You know, in all my discussions of The L Word over the years, the conversation often boils down to "Justice for _______!" Justice for Dana, Justice for Carmen, Justice for Kit, for Papi, for Tasha (Tasha), for Max, for Lisa...the list goes on. (I will not be including Jenny, I hope Bette choked her to death.) I am fairly certain none of that will come to fruition during this reboot. And I don't really need the show to relitigate it's past, I think we've done enough of that over the last ten years. I am in a place where I can let it be whatever it is and not feel the searing passion I once felt about it, probably because it is no longer the touchstone I have to legislate my own queerness.
Maybe the justice I've found in the years since is as simple as being out, not being my miserable closeted self, clandestinely watching while my parents weren't home. Maybe the justice I've found is having conversations like this, friends like you both, who challenge me and make smarter and more thoughtful. Maybe outgrowing this show is the best thing for me.

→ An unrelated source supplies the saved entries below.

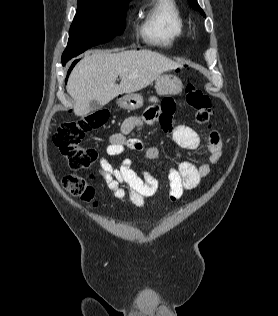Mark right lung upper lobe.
Segmentation results:
<instances>
[{"label": "right lung upper lobe", "mask_w": 278, "mask_h": 316, "mask_svg": "<svg viewBox=\"0 0 278 316\" xmlns=\"http://www.w3.org/2000/svg\"><path fill=\"white\" fill-rule=\"evenodd\" d=\"M83 1H93V2H99V3H114L118 1H130V0H78V2H83Z\"/></svg>", "instance_id": "1"}]
</instances>
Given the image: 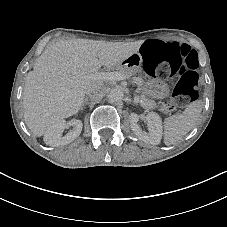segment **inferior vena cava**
Segmentation results:
<instances>
[{"label":"inferior vena cava","mask_w":227,"mask_h":227,"mask_svg":"<svg viewBox=\"0 0 227 227\" xmlns=\"http://www.w3.org/2000/svg\"><path fill=\"white\" fill-rule=\"evenodd\" d=\"M100 88H101V86H99L97 83H95L92 86L87 87L86 94L87 95L94 94L96 98H99L102 95V93L98 92L97 90H99Z\"/></svg>","instance_id":"inferior-vena-cava-1"}]
</instances>
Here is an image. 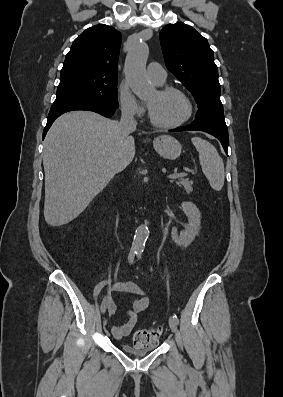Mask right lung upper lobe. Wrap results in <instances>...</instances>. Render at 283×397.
I'll return each instance as SVG.
<instances>
[{
  "label": "right lung upper lobe",
  "mask_w": 283,
  "mask_h": 397,
  "mask_svg": "<svg viewBox=\"0 0 283 397\" xmlns=\"http://www.w3.org/2000/svg\"><path fill=\"white\" fill-rule=\"evenodd\" d=\"M121 33L108 25L86 29L67 53L62 73L117 77Z\"/></svg>",
  "instance_id": "cb5924a9"
}]
</instances>
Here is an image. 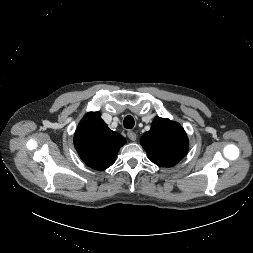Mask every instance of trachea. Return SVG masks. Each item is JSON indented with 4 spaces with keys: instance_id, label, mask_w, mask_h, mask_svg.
<instances>
[{
    "instance_id": "trachea-1",
    "label": "trachea",
    "mask_w": 253,
    "mask_h": 253,
    "mask_svg": "<svg viewBox=\"0 0 253 253\" xmlns=\"http://www.w3.org/2000/svg\"><path fill=\"white\" fill-rule=\"evenodd\" d=\"M134 118L131 116V115H127L125 118H124V127L126 129H132L134 127Z\"/></svg>"
}]
</instances>
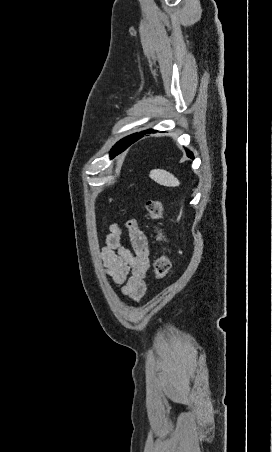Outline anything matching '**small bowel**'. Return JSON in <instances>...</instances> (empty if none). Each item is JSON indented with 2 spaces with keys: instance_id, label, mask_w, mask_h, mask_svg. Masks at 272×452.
Instances as JSON below:
<instances>
[{
  "instance_id": "small-bowel-1",
  "label": "small bowel",
  "mask_w": 272,
  "mask_h": 452,
  "mask_svg": "<svg viewBox=\"0 0 272 452\" xmlns=\"http://www.w3.org/2000/svg\"><path fill=\"white\" fill-rule=\"evenodd\" d=\"M125 228L130 247L123 244L121 228L113 224L100 255L107 277L123 295L139 301L146 291L145 277L150 267L148 241L136 220H127Z\"/></svg>"
}]
</instances>
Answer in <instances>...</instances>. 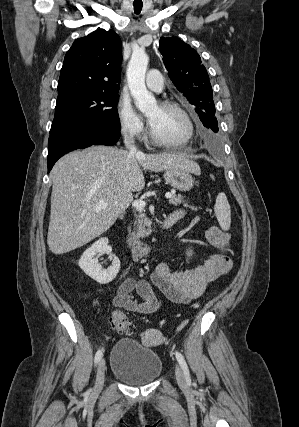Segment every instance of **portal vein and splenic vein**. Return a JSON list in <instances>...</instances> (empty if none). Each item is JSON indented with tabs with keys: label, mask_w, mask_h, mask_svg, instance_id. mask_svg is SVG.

Of course, I'm tuning in next week, I mean, what do you take me for?
CT
Danny: I'm glad you mentioned the "Justice for X" element, Christina, because I definitely don't want to get sucked into saying something like "It is the L Word's responsibility to depict happy, healthy people treating one another well and respecting each other's boundaries"; I think that it's important to talk about the ways that show exemplifies real-life issues facing various queer communities and our own hopes/desires/resentments without demanding The L Word turn into Sesame Street for adults – or, as you say, considering it a touchstone for our own identities or communities. I want to be able to talk about the show's failures without writing a strongly worded personal letter to Ilene Chaiken.
*extremely Lesbian Henry Higgins voice* What do I take you for -- a fool? (Well, no one taught her take instead of taik.)
Love to you both,
Danny
Honestly I’ve been thinking about subscribing to The Chatner for approximately ever, and the moment I finished reading Grace’s first reply I decided it was time. Thanks to the three of you for having this conversation about a show I’ve love-hated since high school: it’s the media critique I’ve been needing since falling for Danny’s “The L Word, Fixed” on The Toast. Hoping there will be more of this as the show progresses to help me rage against the neoliberal lesbian machine.